What exactly needs to be in my grunt.js file, especially to get the r.js optimizer working?
If all of this isn't worth the work and there's a way to use the grunt watch task to automatically build everything in development mode every time I save a file, then I'm all ears. I want to avoid anything that slows down the loop from making a change to seeing it in the browser.
I use the grunt-contrib-requirejs task to build project based on require.js. Install it inside your project directory with:
npm install grunt-contrib-requirejs --save-dev
BTW: --save-dev will add the package to your development dependencies in your package.json. If you're not using a package.json in your project, ignore it.

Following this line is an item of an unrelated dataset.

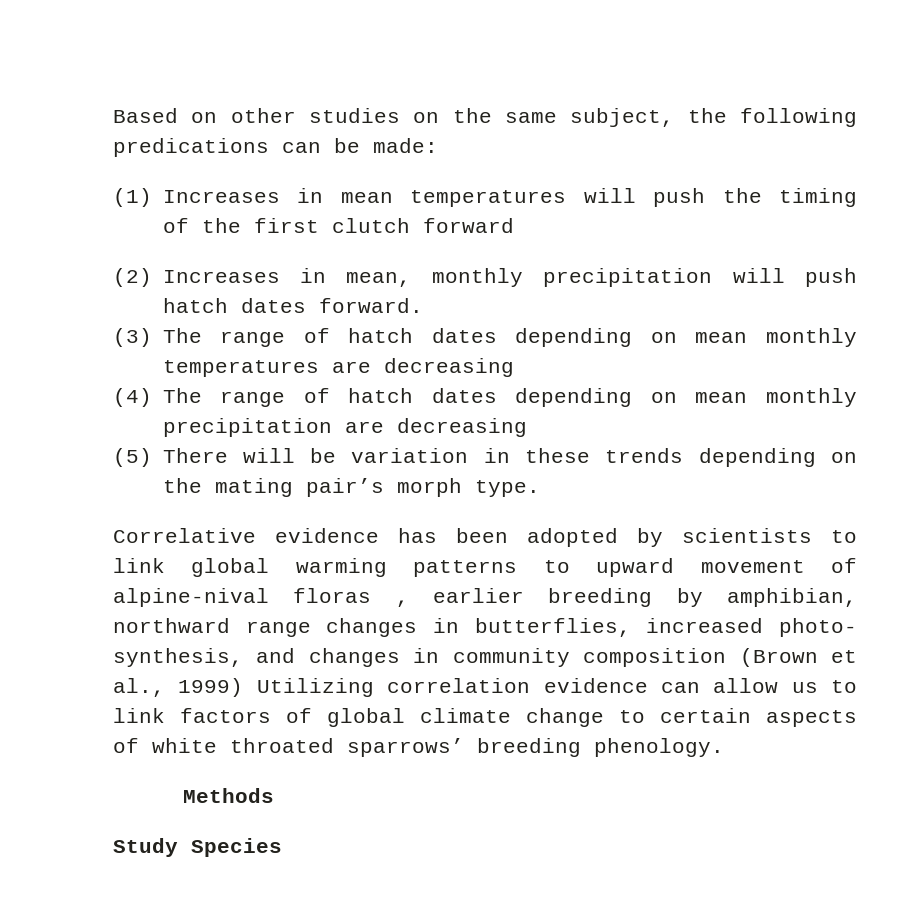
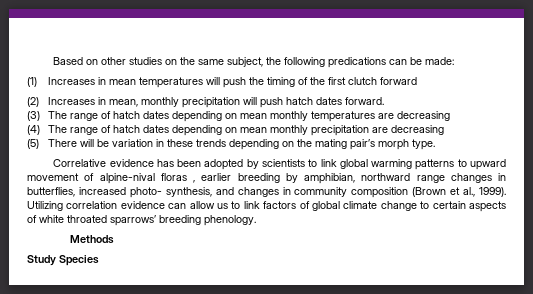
[178,678,244,697] 1999) -> [479,187,507,197] 1999).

Load the task in your grunt file with:
grunt.loadNpmTasks('grunt-contrib-requirejs');
And add the configuration to your grunt.initConfig
requirejs: {
production: {
options: {
baseUrl: "path/to/base",
mainConfigFile: "path/to/config.js",
out: "path/to/optimized.js"
}
}
}
Now you're able to build your require.js stuff into a single file that will be minimized with uglifyjs by running grunt requirejs
You can bundle a set of different tasks into some sort of main task, by adding this to your grunt file
grunt.registerTask('default', ['lint', 'requirejs']);
With this, you can simply type grunt and grunt will automatically run the default task with the two 'subtasks': lint and requirejs.
If you need a special production task: define it like the above
grunt.registerTask('production', ['lint', 'requirejs', 'less', 'copy']);
and run it with
grunt production
If you need different behaviors for 'production' and 'development' inside i.e. the requirejs task, you can use so called targets. In the configuration example above it's already defined as production. You can add another target if you need (BTW, you can define a global config for all targets by adding a options object on the same level)
requirejs: {
// global config
options: {
baseUrl: "path/to/base",
mainConfigFile: "path/to/config.js"
},
production: {
// overwrites the default config above
options: {
out: "path/to/production.js"
}
},
development: {
// overwrites the default config above
options: {
out: "path/to/development.js",
optimize: none // no minification
}
}
}
Now you can run them both at the same time with grunt requirejs or individually with grunt requirejs:production, or you define them in the different tasks with:
grunt.registerTask('production', ['lint', 'requirejs:production']);
grunt.registerTask('development', ['lint', 'requirejs:development']);
Now to answer your questions:
I would definitely use a subfolder in your project. In my case I use a 'src' folder for development that is build into a 'htdocs' folder for production. The project layout I prefere is:
project/
src/
js/
libs/
jquery.js
...
appname/
a.js
b.js
...
main.js // require.js starter
index.html
...
build/
... //some tmp folder for the build process
htdocs/
... // production build
node_modules/
...
.gitignore
grunt.js
package.json
see above
You can do so, but I wouldn't recommend to add requirejs to the watch task, it's a resource hungry task and it will slow down your machine noticeable.
Last but not least: Be very cautious when playing around with r.js. Especially when you want to optimize the whole project with r.js by adding a modules directive to your config. R.js will delete the output directory without asking. If it happens that it is accidentally configured to be your system root, r.js will erase your HDD. Be warned, I erased my whole htdocs folder permanently some time ago while setting up my grunt task... Always add keepBuildDir:true to your options when playing around with the r.js config.